Oração ao tempo ou esperança: os aniversários de Bethânia e Chico

Escrevo para celebrar essas existências que nos relembram o Brasil que canta, samba, faz poesia e segue firme

Chico e Bethânia em 1975 (Foto: Reprodução/YouTube)

Chico e Bethânia em 1975 (Foto: Reprodução/YouTube)

Cultura,Opinião

Há pouco escrevi sobre as tantas mortes da pandemia. Agora sou levada a escrever sobre a vida. A que ainda vale a pena ser vivida apesar dos combates, ou justamente por causa deles. Morte e vida caminham lado a lado incessantemente. 
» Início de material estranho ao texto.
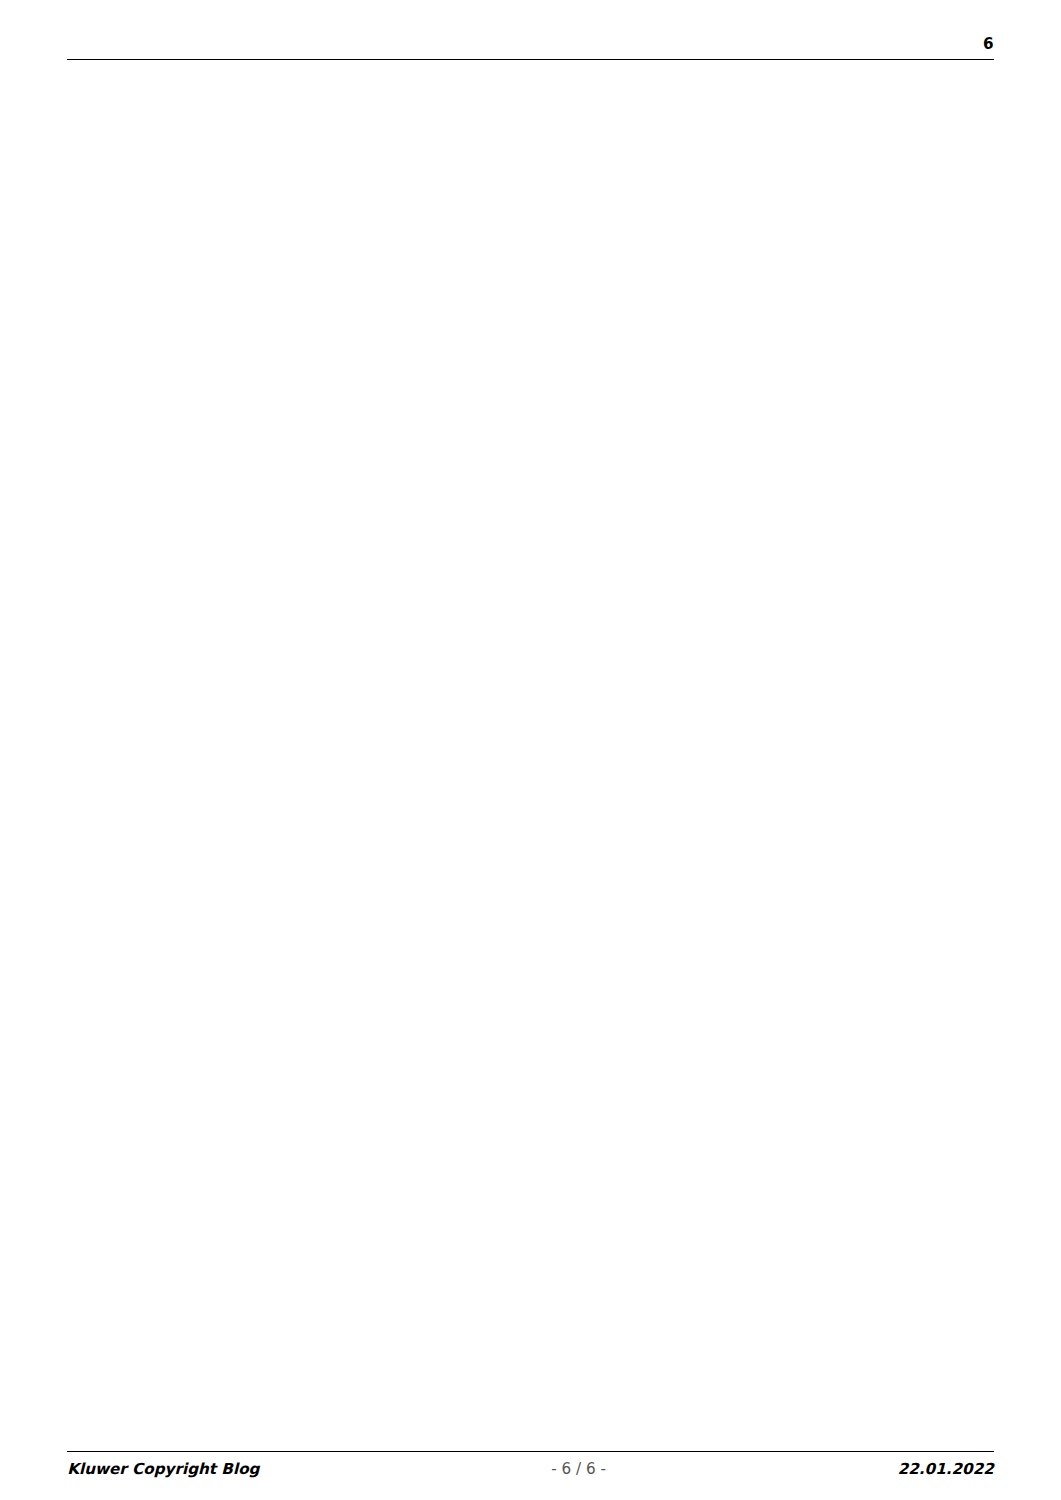6
Kluwer Copyright Blog - 6 / 6 - 22.01.2022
O que inspira este texto é a emoção que senti ao saber que, na mesma semana, Maria Bethânia e Chico Buarque fizeram aniversário. Quase juntos, nos dias 18 e 19 de junho. Falar sobre eles, nesse contexto tão terroso, é quase urgente. É um ufa! aliviado por ainda estarem com a gente, em todos os sentidos. É um verde que se esparrama entre as palavras com esperança, é uma Gota d’água para quem tem sede.

A baiana e o carioca, mais brasileiros que o próprio Brasil neste momento, fazem 75 e 77 anos, respectivamente. Anos bem vividos, militantes, criativos, inteligentes, políticos e poéticos, fazendo o melhor com o pior que nos cerca. A forte Bethânia é uma moça Senhora. O tímido Chico, um Idoso mocinho. Embora eu hesite em escrever, os dois são, segundo a classificação etária, idosos: ou seja, estão no grupo de risco para a pandemia. 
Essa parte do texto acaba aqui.